Le sexe en recomposition ?

Les inégalités ne sont pas les seules à être combattues et remises en cause : la biologie, au fondement de la binarité des sexes et des inégalités qui en découlent, contribue à partir du xxe siècle à défaire les certitudes sur le sujet. La découverte des chromosomes sexuels en 1905 par l’Américaine Nettie Stevens (1861-1912) et de la diversité de leur agencement, celle du gène SRY en 1985 (gène déterminant la différenciation sexuelle gonadique, et dont peuvent résulter des mâles XX et des femelles XY), ainsi que les recherches montrant les effets masculinisants des hormones dites féminines (et inversement), démontrent un continuum plus qu’une nette frontière entre les sexes.

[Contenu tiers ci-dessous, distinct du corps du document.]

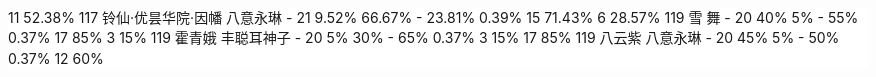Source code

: <td>11</td>
<td>52.38%
</td></tr>
<tr>
<td>117</td>
<td>铃仙·优昙华院·因幡</td>
<td>八意永琳</td>
<td>-</td>
<td>21</td>
<td>9.52%</td>
<td>66.67%</td>
<td>-</td>
<td>23.81%</td>
<td>0.39%</td>
<td>15</td>
<td>71.43%</td>
<td>6</td>
<td>28.57%
</td></tr>
<tr>
<td>119</td>
<td>雪</td>
<td>舞</td>
<td>-</td>
<td>20</td>
<td>40%</td>
<td>5%</td>
<td>-</td>
<td>55%</td>
<td>0.37%</td>
<td>17</td>
<td>85%</td>
<td>3</td>
<td>15%
</td></tr>
<tr>
<td>119</td>
<td>霍青娥</td>
<td>丰聪耳神子</td>
<td>-</td>
<td>20</td>
<td>5%</td>
<td>30%</td>
<td>-</td>
<td>65%</td>
<td>0.37%</td>
<td>3</td>
<td>15%</td>
<td>17</td>
<td>85%
</td></tr>
<tr>
<td>119</td>
<td>八云紫</td>
<td>八意永琳</td>
<td>-</td>
<td>20</td>
<td>45%</td>
<td>5%</td>
<td>-</td>
<td>50%</td>
<td>0.37%</td>
<td>12</td>
<td>60%</td>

La science montre que la définition du sexe est complexe, et la conception binaire insuffisante. Cependant ce processus de remise en cause demeure le plus souvent militant. L’intersexe reste considéré comme pathologique, même si depuis les années 2000, des associations œuvrent pour que cette question relève davantage de la défense des droits fondamentaux que du champ médical. En 2011 se tient à Bruxelles le premier Forum international Intersexe, et l’année suivante est fondée à Stockholm l’OII Europe (Organisation intersex international Europe) qui, à travers les déclarations de Malte (2013), Riga (2014) et Vienne (2017), prend position en faveur du droit à l’intégrité physique et à l’autodétermination des personnes intersexes. En dépit de l’avis répété du Conseil de l’Europe en faveur d’une révision des législations leur portant atteinte, et des avancées réalisées dans certains pays (loi maltaise de 2015 interdisant les traitements et interventions de « normalisation » de sexe sans le consentement éclairé des patients ; possibilité au Danemark, à Malte ou en Irlande de procéder à un changement de sexe à l’état civil de façon déclarative ; ajout le 13 décembre 2018 d’une mention « divers » à l’état civil en Allemagne…), la plupart des pays européens continue à ne reconnaître que deux sexes, et à légiférer exclusivement en fonction de cette binarité.

De même, les transidentités sont au cœur de luttes pour le droit à l’autodétermination et contre les traitements chirurgicaux imposés. En dépit de l’affirmation, par les principes de Yogyakarta relatifs au droit international en matière d’orientation sexuelle et d’identité de genre (ONU, 2008), que « personne ne sera forcé de subir des procédures médicales […] comme condition à la reconnaissance légale de son identité de genre », les législations évoluent lentement : si, entre 2015 et 2017, l’Allemagne, la Grèce, l’Irlande, la France ou la Belgique décident de supprimer la contrainte de chirurgie ou de stérilisation dans ces parcours, la Finlande ou la Roumanie exigent encore la stérilisation des demandeur.ses. L’apparition de la notion de gender fluidity ou celle de termes tels que cisgenre (personne dont le genre ressenti correspond à celui de sa naissance) permettant de désigner ce qui était jusqu’alors considéré comme la norme et ne nécessitait donc pas d’être nommé, mettent en évidence le bouleversement des certitudes sur la binarité des sexes majoritairement admise depuis le xixe siècle.